I'm not bitter. Making these movies were some of the best times I've had.

*But TAKE YOUR TIME. I've always rushed and never will again. Don't rush.

*Get a budget, please.

*Sometimes, it's a better idea to just make a brilliant trailer. Then shop it around, screen it, have presentations with free food & drink, and maybe you can raise some real money.

*Also, HAVE A PLAN, for after production. I thought I did. But the plans were never good enough. Screen the shit out of it. Hit the festivals, competitions, etc.

*CAST it like your life depended on it. Why? Because it does. If your actor isn't working, REPLACE THEM. And rehearse them. A lot. Afraid you'll burn them out? Burn them out. At least they'll know their fucking lines.

*Re-write your script. You think it's ready? It's not.

That's about it in a nutshell. I'll make another movie. Loved doing it too much not to. But I will not repeat those mistakes. Well, I'll try not to. I make no promises.

On the bright side, if I ever am offered the chance to direct with some kind of million dollar budget, I'd like to say my rookie mistakes are behind me.

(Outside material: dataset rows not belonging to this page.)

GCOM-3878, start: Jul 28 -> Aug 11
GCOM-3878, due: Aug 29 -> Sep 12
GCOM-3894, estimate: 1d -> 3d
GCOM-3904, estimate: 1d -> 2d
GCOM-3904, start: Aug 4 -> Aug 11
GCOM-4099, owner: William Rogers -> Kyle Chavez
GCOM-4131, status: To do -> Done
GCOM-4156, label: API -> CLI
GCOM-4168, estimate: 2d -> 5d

Oh, and I almost forgot one of the most important things to remember when you're making your flick - You're doing it because you love it and you can't live without doing it. So, do it. Just, do it right.

6 comments:

Alicia said...

This was very helpful. I am about to embark on my filmmaking project over the next couple of years and it helps to read a lot about the process and learn from others. I know that there are things where my knowledge is cursory and I would need to hire professionals. That, of course, is where the budget comes into play, I suppose... I admire your ability to do it all.

I volunteered at the Bethel Film Festival and one of the features that was shown was The Milkcan. I didn't see the film, but I did watch the "Making Of" doc and it was very helpful. The budget for this film was $10K.

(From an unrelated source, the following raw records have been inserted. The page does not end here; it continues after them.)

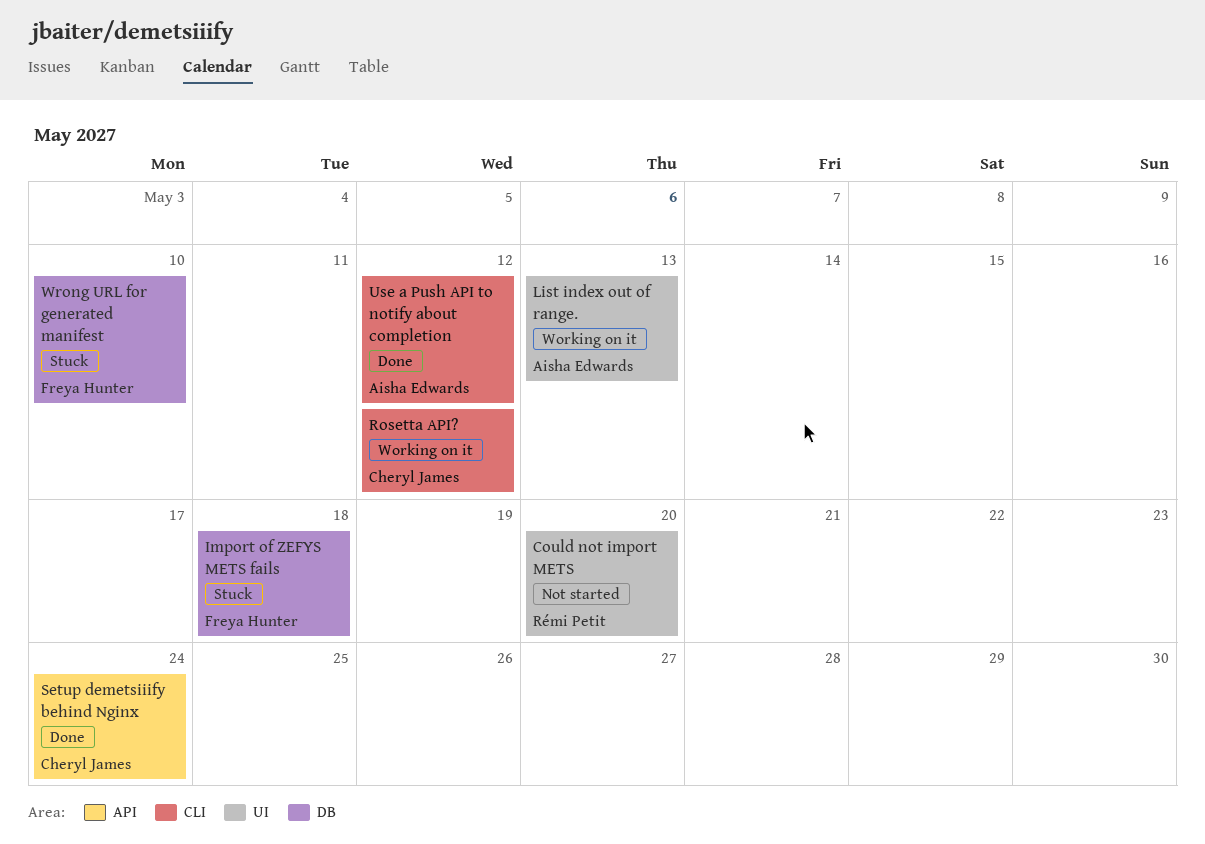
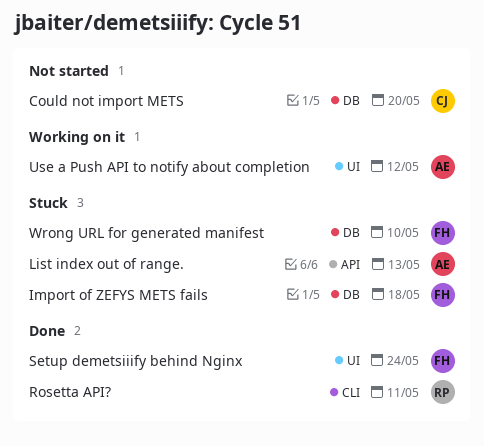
Could not import METS, owner: Rémi Petit -> Cheryl James
Could not import METS, label: UI -> DB
List index out of range., status: Working on it -> Stuck
List index out of range., label: UI -> API
Rosetta API?, status: Working on it -> Done
Rosetta API?, owner: Cheryl James -> Rémi Petit
Rosetta API?, due: May 12 -> May 11
Setup demetsiiify behind Nginx, owner: Cheryl James -> Freya Hunter
Setup demetsiiify behind Nginx, label: API -> UI
Use a Push API to notify about completion, status: Done -> Working on it
Use a Push API to notify about completion, label: CLI -> UI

Like you said - it's all about taking your time and getting the movie made. And, God willing, it is the movie that was in your head before you sat down in front of the blank screen.

oneslackmartian said...

Great, great stuff. I took Dove S-S Simons' (yes, hypenated middle initials, very Hollywood)Filmmaking course. He's based in Hollywood, but he usually comes east one or twice a year. He taught the 33 checks you would have to cut to make a film. He also had some really great insights into getting your project funded, like how to approach the millionaire dentists in your state, show them your script, and promise them "producer credits" at the opening credits of the film. (The more "valuable" credits are in the opening.)

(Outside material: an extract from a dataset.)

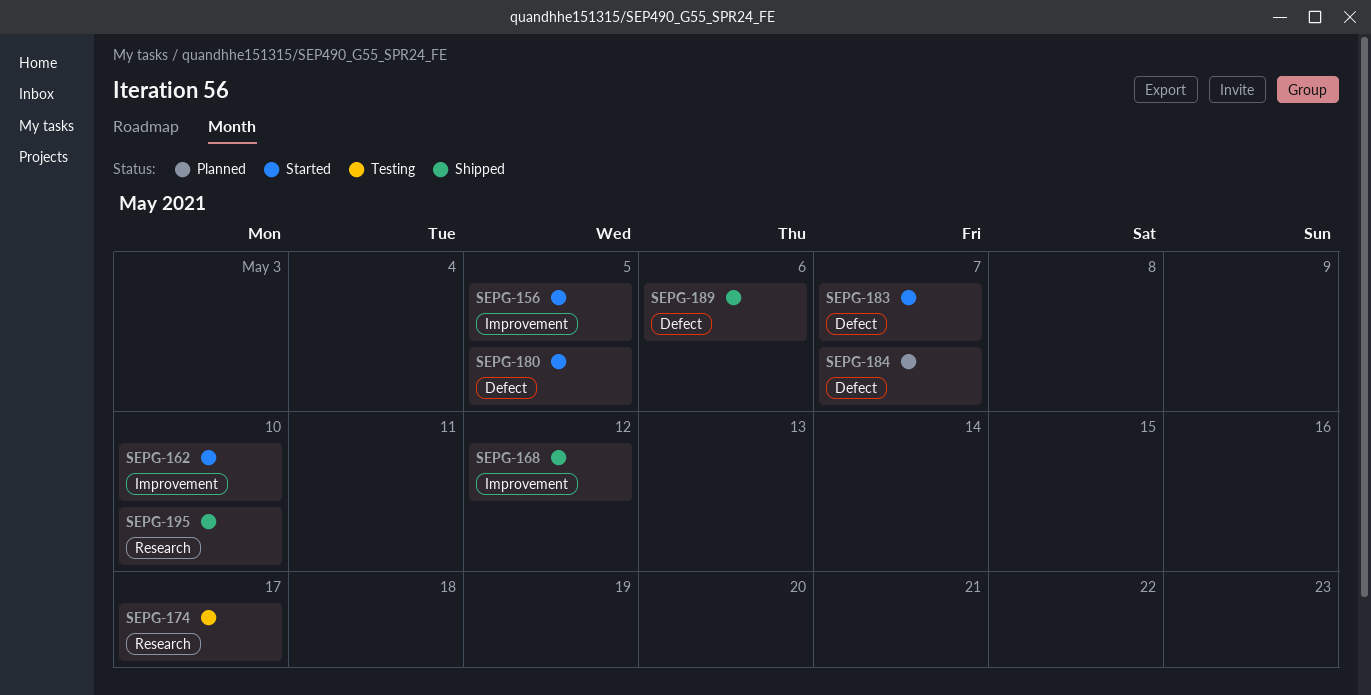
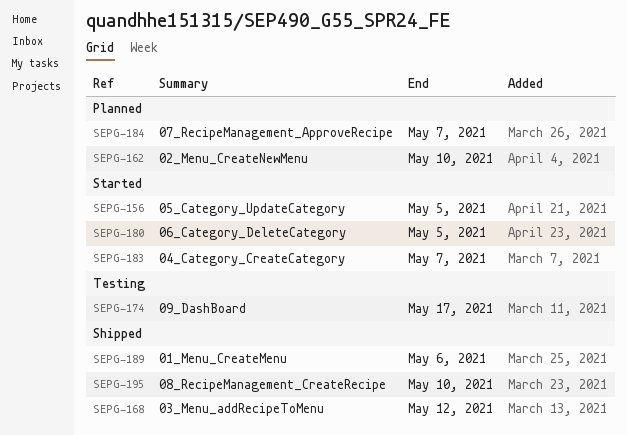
SEPG-162, status: Started -> Planned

Anyhow, thanks for sharing. Again, great stuff.

Robert Hogan said...

Great stuff here. I know way too many people who spent $5K on a miniDV camera, and then didn't worry about funding the rest of their flick. It takes a lot of guts to get out there and bring a film to life, kudos for the continued efforts.

Rob

Patrick J. Rodio said...

Yeah, I've done the "producer credit" thing, too.

Whatever it takes, right?

christopher said...

great post patrick. always fun to hear other folks experiences making films. so far i've only one dv short under my belt, but im embarking on another hi-def short this year.

and very cool/brave to link to a bad review. kudos for staying honest with yourself.

Patrick J. Rodio said...

Well, I linked to it because it's mostly correct!